[START OF Page text]

You can read text easily, but reading text and complex formulas is not so easy: some people would never be comfortably enough, most people would need training, something a lazy cheater won't do.

(08-25-2020 08:37 PM)Massimo Gnerucci Wrote:  And, BTW, why are you so obsessed with cheaters? it is not my first thought when I grab a calculator.

I'm not obsessed with cheaters but with calculator ban, and cheaters are helping to go forward with that ban.

I don't choose my calcs with cheaters in mind. In fact my favourite calculators are HP48SX/GX (with my GX plus cards I can have up to 1,25 MB RAM), also I own HP50g and TI-89/92Plus, and you have CAS with them and you can store a lot of information on them.

When I think in a ban scenario I understand the problem, and I see 7-sgment displays as a good solution: cheating is impossible or at least very limited. At the same time I see them better for a lot of students: those calcs, even if programmable (I own a few 7-segment display programmable calcs in my collection, including HP67 and HP15C) produce instant results, you press a key and you do something with those numbers, and you must to know what you are doing, and at the same time you can learn from it. A simple example is to press 1/x and watch how when you press repeatedly you get inverse and original number repeatedly. With modern calculators you type a complete expression, sometimes written like in a textbook, and you press a key to get final result: you loose all intermediate steps, you loose interactive use and live learning by that interactive use (for example 1/x as I showed before).

I think 7-segments display calculators have multiple values (from no, or near-no, cheating, to learning from immediate process/result).

[END OF Page text]

#### What this exercise asks
- a) List every calculator model the forum post names.
- b) Summarize the forum post in two sentences.

[START OF Supplied data]

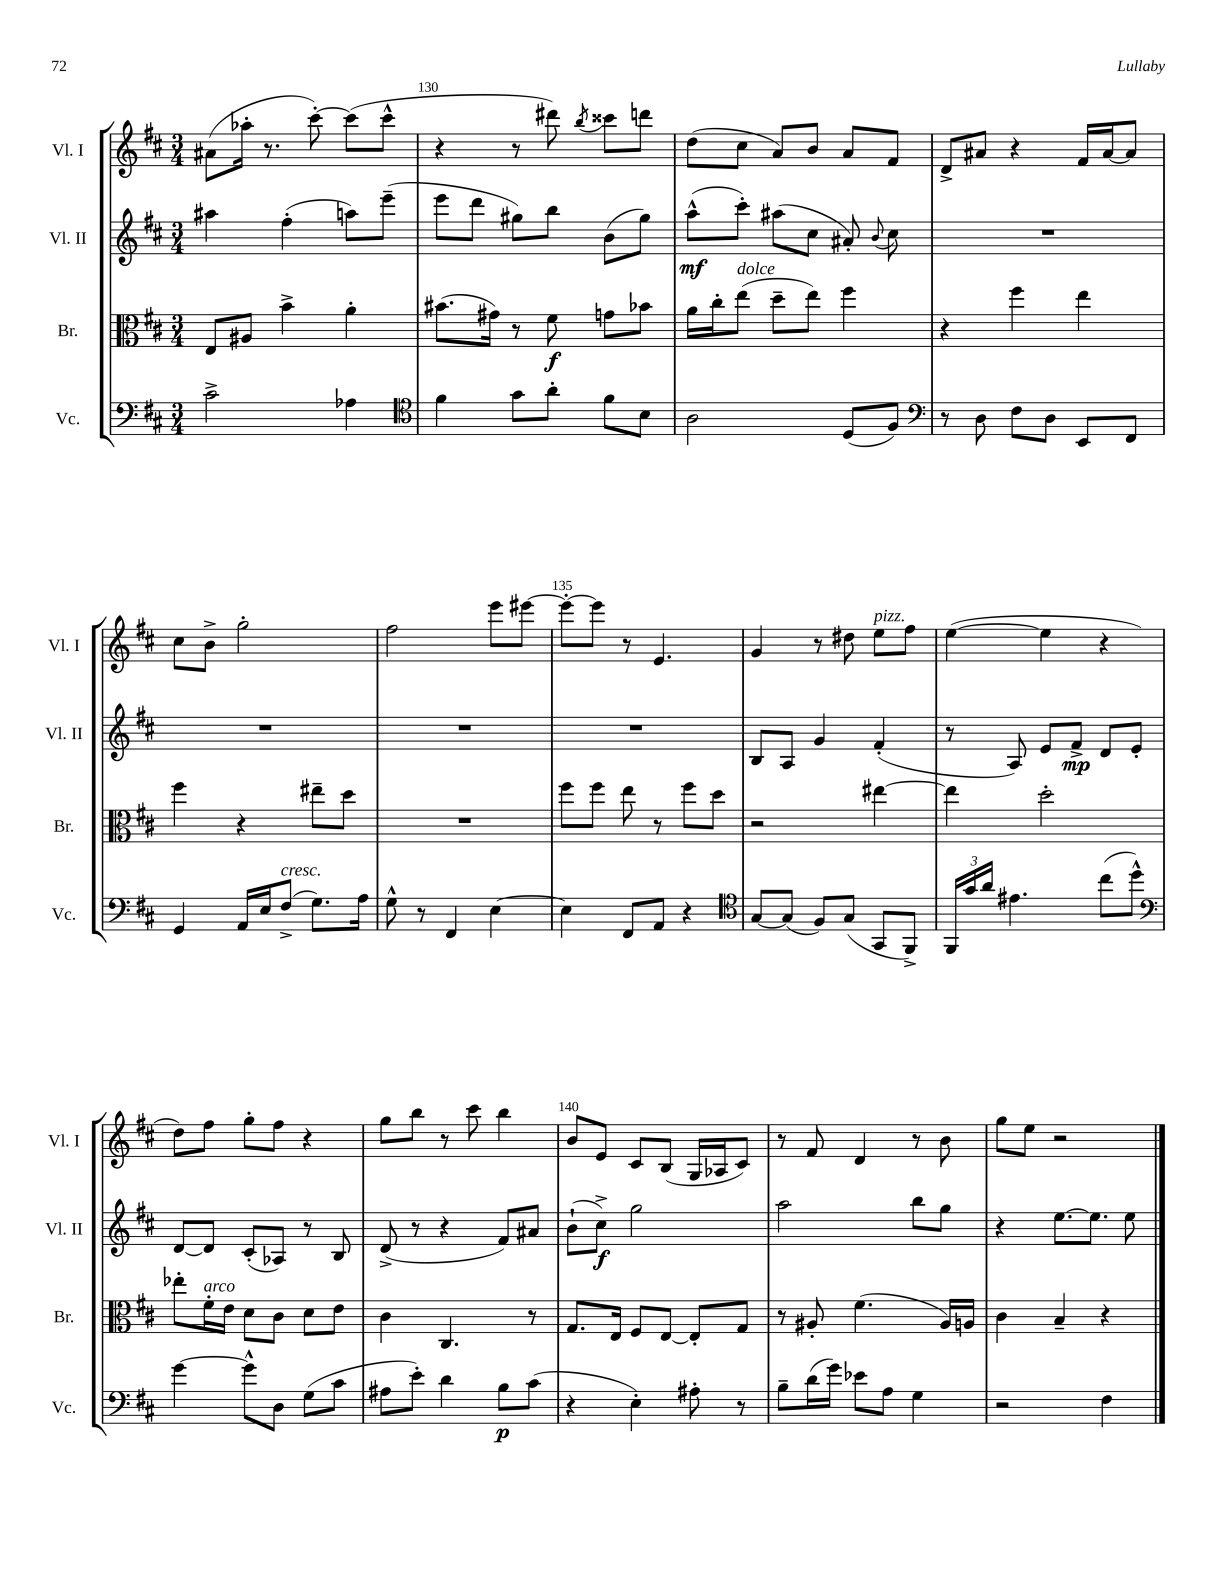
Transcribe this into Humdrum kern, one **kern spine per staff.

[END OF Supplied data]

#### Responses to the exercise
- a)
HP48SX/GX
HP50g
TI-89/92Plus
HP67
HP15C

- b) The writer is not concerned with cheaters as such but with calculator bans, which cheaters help move forward. In a ban scenario, 7-segment display calculators seem a good solution because they make cheating impossible or very limited, and they also help students learn through instant, interactive results that modern calculators lose by showing only the final result of a full expression.